I’m sure there are many first episodes that could be named in a post like this one. I’ve picked 4 of my favorites. Feel free to add your own examples in the comments.

Orphan Black

Tatiana Maslany in Orphan Black

Sarah Manning (Tatiana Maslany) gets off a train. Moments later a woman who looks exactly like her steps in front of a train as she watches. Before the episode is over, she meets another woman who looks just like her. Who are they and why do they look alike?

Although she doesn’t understand the dead woman’s life, she tries to step into it to abscond with her money. She has a daughter she wants to reunite with, a foster brother named Felix (Jordan Gavaris) and a grifter’s heart.

She’s immediately plunged into a mysterious and dangerous situation. I’m hooked.

Killing Eve

Jodie Comer in Killing Eve

An innocent looking blonde woman kills people for hire. She calls herself Villanelle (Jodie Comer). In MI5, there’s an agent with a fascination for female assassins. The agent is Eve Polastri (Sandra Oh).

The spy will undertake a hunt for the assassin, but there’s a lot going on with both of them. They get equal attention from the camera. The killer is as interesting, if not more interesting, than the hunter. I’m hooked.

Happy Valley

Sarah Lancashire in Happy Valley

An English cop named Catherine (Sarah Lancashire) is on the job. Her ex husband shows up and wants to take her out. It has something to do with a man named Tommy Lee Royce (James Norton) – something to do with her grandson being the child of rape – and something to do with her desire to grind Tommy Lee Royce under the heel of her dirtiest shoe and bury him out on the moors.

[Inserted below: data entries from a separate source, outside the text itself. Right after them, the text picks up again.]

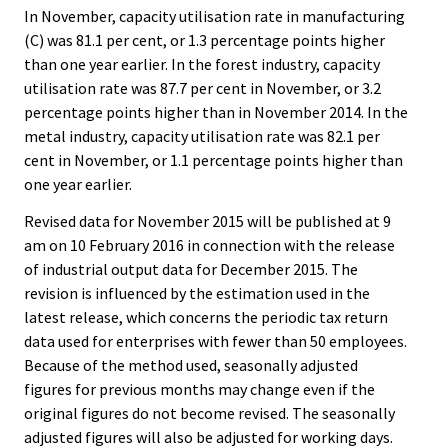
In November, capacity utilisation rate in manufacturing
(C) was 81.1 per cent, or 1.3 percentage points higher
than one year earlier. In the forest industry, capacity
utilisation rate was 87.7 per cent in November, or 3.2
percentage points higher than in November 2014. In the
metal industry, capacity utilisation rate was 82.1 per
cent in November, or 1.1 percentage points higher than
one year earlier.
Revised data for November 2015 will be published at 9
am on 10 February 2016 in connection with the release
of industrial output data for December 2015. The
revision is influenced by the estimation used in the
latest release, which concerns the periodic tax return
data used for enterprises with fewer than 50 employees.
Because of the method used, seasonally adjusted
figures for previous months may change even if the
original figures do not become revised. The seasonally
adjusted figures will also be adjusted for working days.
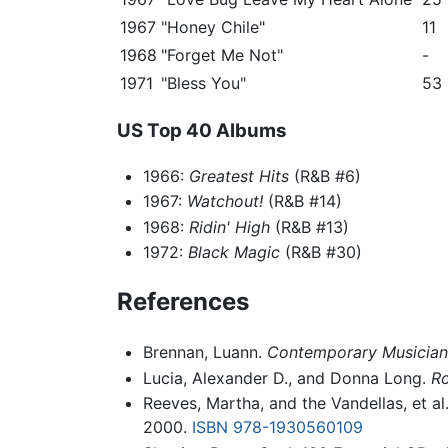
1967
"Honey Chile"
11
1968
"Forget Me Not"
-
1971
"Bless You"
53
US Top 40 Albums
1966:
Greatest Hits
(R&B #6)
1967:
Watchout!
(R&B #14)
1968:
Ridin' High
(R&B #13)
1972:
Black Magic
(R&B #30)
References
Brennan, Luann.
Contemporary Musicians:
Lucia, Alexander D., and Donna Long.
Ro
Reeves, Martha, and the Vandellas, et al
2000.
ISBN 978-1930560109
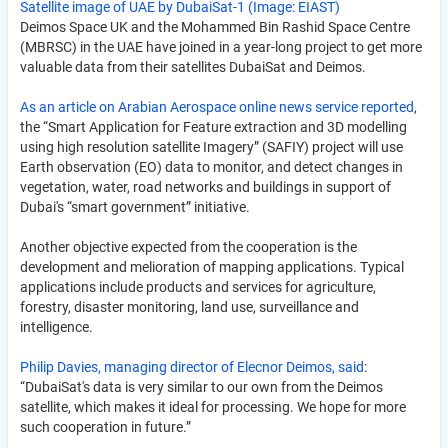
Satellite image of UAE by DubaiSat-1 (Image: EIAST)
Deimos Space UK and the Mohammed Bin Rashid Space Centre
(MBRSC) in the UAE have joined in a year-long project to get more
valuable data from their satellites DubaiSat and Deimos.
As an article on Arabian Aerospace online news service reported
,
the “Smart Application for Feature extraction and 3D modelling
using high resolution satellite Imagery” (SAFIY) project will use
Earth observation (EO) data to monitor, and detect changes in
vegetation, water, road networks and buildings in support of
Dubai's “smart government” initiative.
Another objective expected from the cooperation is the
development and melioration of mapping applications. Typical
applications include products and services for agriculture,
forestry, disaster monitoring, land use, surveillance and
intelligence.
Philip Davies, managing director of Elecnor Deimos, said
:
“DubaiSat's data is very similar to our own from the Deimos
satellite, which makes it ideal for processing. We hope for more
such cooperation in future.”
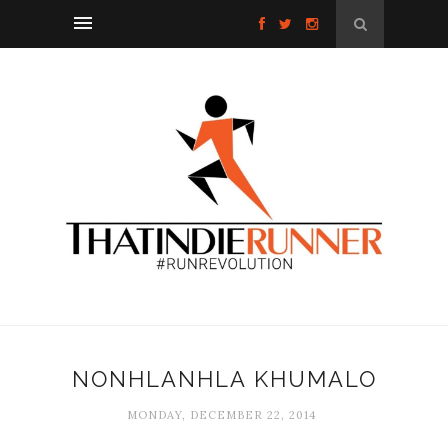
NONHLANHLA KHUMALO
MONDAY, DECEMBER 22, 2014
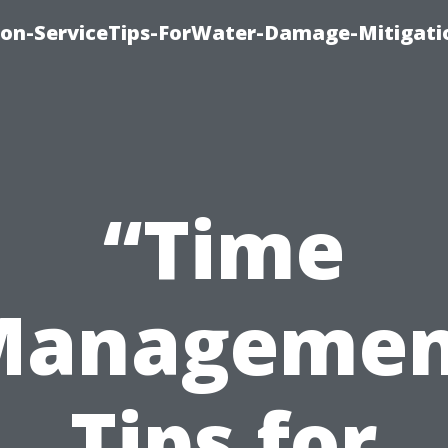
on-ServiceTips-ForWater-Damage-Mitigati
“Time
Managemen
Tips for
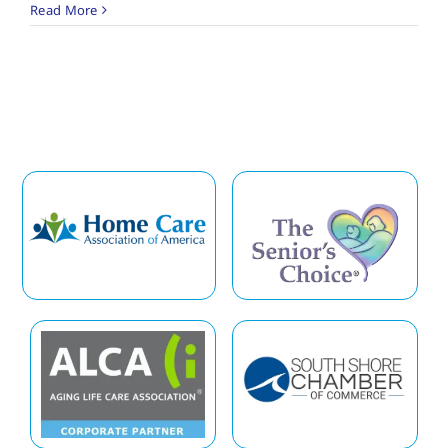
Read More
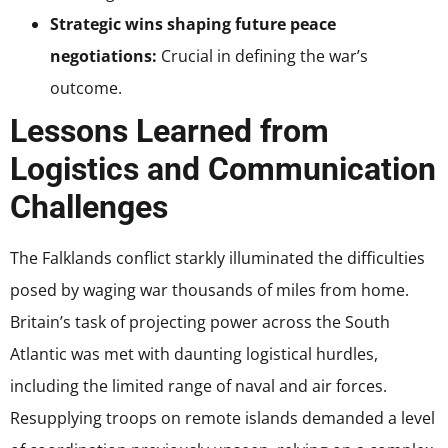
Strategic wins shaping future peace
negotiations:
Crucial in defining the war’s
outcome.
Lessons Learned from
Logistics and Communication
Challenges
The Falklands conflict starkly illuminated the difficulties
posed by waging war thousands of miles from home.
Britain’s task of projecting power across the South
Atlantic was met with daunting logistical hurdles,
including the limited range of naval and air forces.
Resupplying troops on remote islands demanded a level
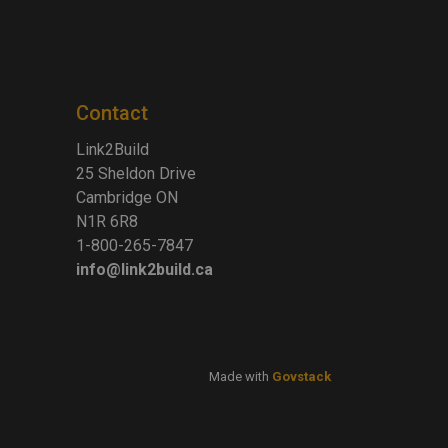
Contact
Link2Build
25 Sheldon Drive
Cambridge ON
N1R 6R8
1-800-265-7847
info@link2build.ca
Made with
Govstack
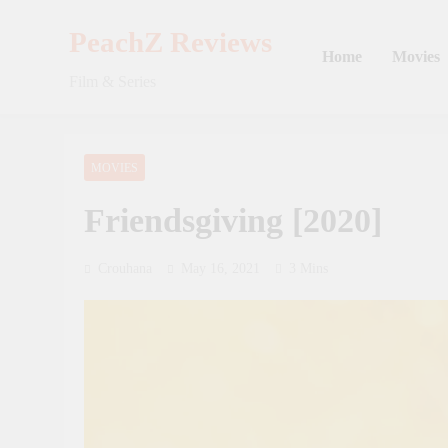
Skip
to
PeachZ Reviews
Home
Movies
content
Film & Series
MOVIES
Friendsgiving [2020]
Crouhana
May 16, 2021
3 Mins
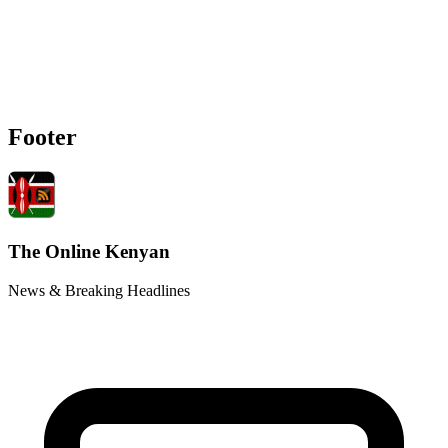
Footer
The Online Kenyan
News & Breaking Headlines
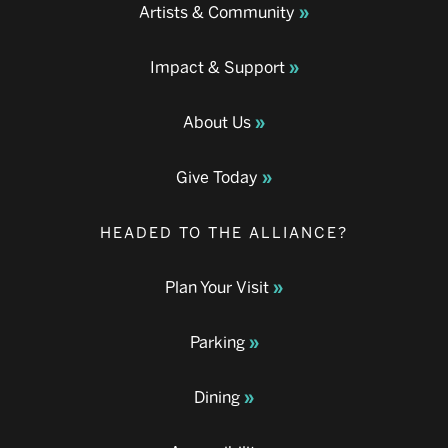
Artists & Community
Impact & Support
About Us
Give Today
HEADED TO THE ALLIANCE?
Plan Your Visit
Parking
Dining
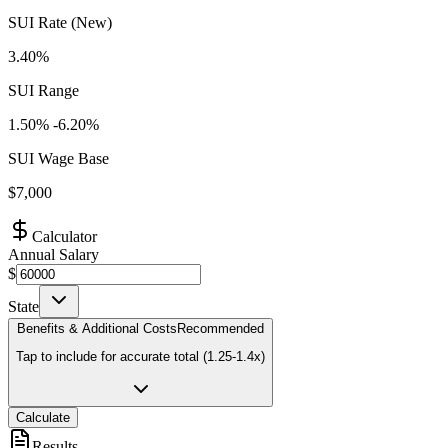
SUI Rate (New)
3.40%
SUI Range
1.50
% -
6.20
%
SUI Wage Base
$
7,000
Calculator
Annual Salary
$
State
Benefits & Additional Costs
Recommended
Tap to include for accurate total (1.25-1.4x)
Calculate
Results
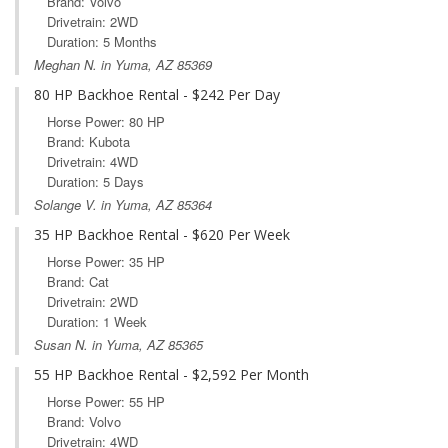
Brand: Volvo
Drivetrain: 2WD
Duration: 5 Months
Meghan N. in Yuma, AZ 85369
80 HP Backhoe Rental - $242 Per Day
Horse Power: 80 HP
Brand: Kubota
Drivetrain: 4WD
Duration: 5 Days
Solange V. in Yuma, AZ 85364
35 HP Backhoe Rental - $620 Per Week
Horse Power: 35 HP
Brand: Cat
Drivetrain: 2WD
Duration: 1 Week
Susan N. in Yuma, AZ 85365
55 HP Backhoe Rental - $2,592 Per Month
Horse Power: 55 HP
Brand: Volvo
Drivetrain: 4WD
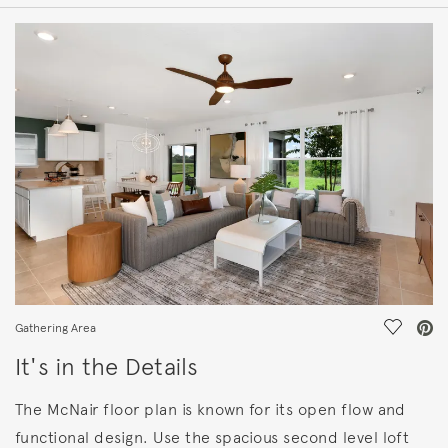
HOME DETAILS
FEATURES
Save Vi
Gathering Area
It's in the Details
The McNair floor plan is known for its open flow and
functional design. Use the spacious second level loft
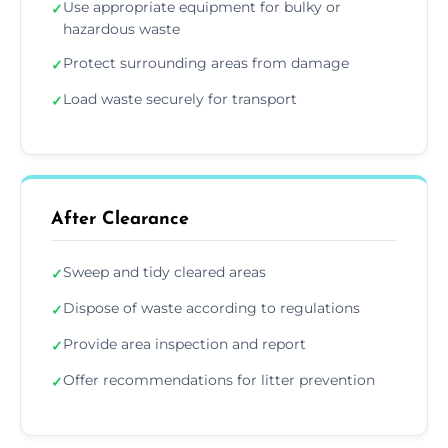
Use appropriate equipment for bulky or
✓
hazardous waste
Protect surrounding areas from damage
✓
Load waste securely for transport
✓
After Clearance
Sweep and tidy cleared areas
✓
Dispose of waste according to regulations
✓
Provide area inspection and report
✓
Offer recommendations for litter prevention
✓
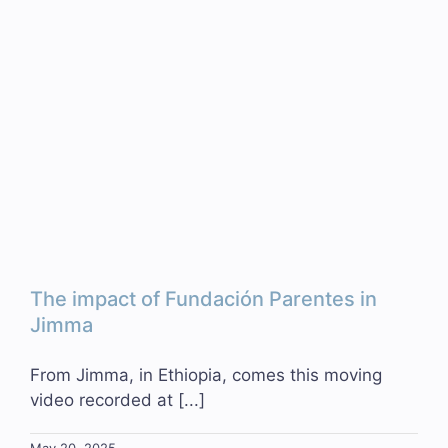
The impact of Fundación Parentes in
Jimma
From Jimma, in Ethiopia, comes this moving
video recorded at [...]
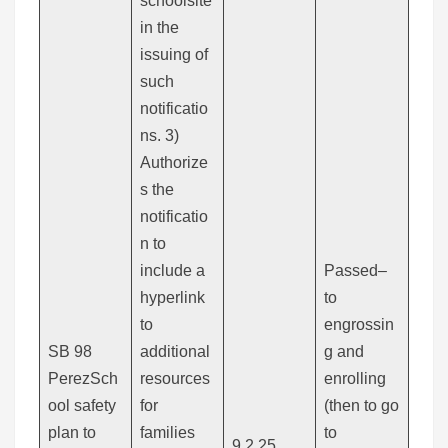
schoolsite
in the
issuing of
such
notificatio
ns. 3)
Authorize
s the
notificatio
n to
include a
Passed–
hyperlink
to
to
engrossin
SB 98
additional
g and
PerezSch
resources
enrolling
ool safety
for
(then to go
plan to
families
to
9.2.25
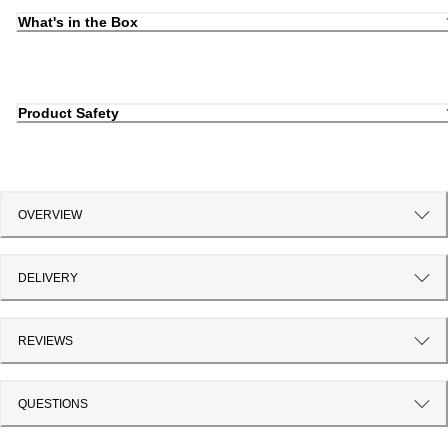
What's in the Box
Product Safety
OVERVIEW
DELIVERY
REVIEWS
QUESTIONS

Concurrently, a disgruntled employee named Kevin (Steve Pemberton) plots to have his boss’s daughter kidnapped for a large ransom. One of the men who will do the kidnapping is named Tommy. I’m hooked.

The Fosters

Teri Polo and Sherri Saum in The Fosters

We’re in the middle of a family home where we make one discovery after another. There’s a woman, a cop, named Stef (Teri Polo). She has a female partner, Lena (Sherri Saum). Oh, my, an interracial lesbian couple. That’s unusual. They have three kids – one is the bio child of the cop, the other two Latinx adoptees. Even more unusual.

Home comes Lena with another kid – one she plucked from the foster system to bring home temporarily. The new kid, Callie (Maia Mitchell) has a little brother she’s determined to rescue from the foster home they were in. The rescue is dangerous and pulls in Stef in her cop role. I’m hooked.

For bonus points, read this post: That Magic Moment When I Fell for Lost Girl.

You can probably guess from my choices that I’m looking for interesting women in leading roles in my favorite TV shows. I could add that to my reasons for getting hooked, but the same factors I outlined at the beginning would apply to a series with a male lead. TV shows about women are a preference for me, but not a requirement.

What about you? What do you look for in an opening episode? How do you get hooked?

2 thoughts on “4 Examples of Television’s Most Compelling First Episodes”

  1. Twin Peaks first episode was a two-hour pilot directed by David Lynch. Does not get any better than that – the Lynchian weirdness, the distinctive music, and the atmospherics were all there, and it was unlike any TV show before it.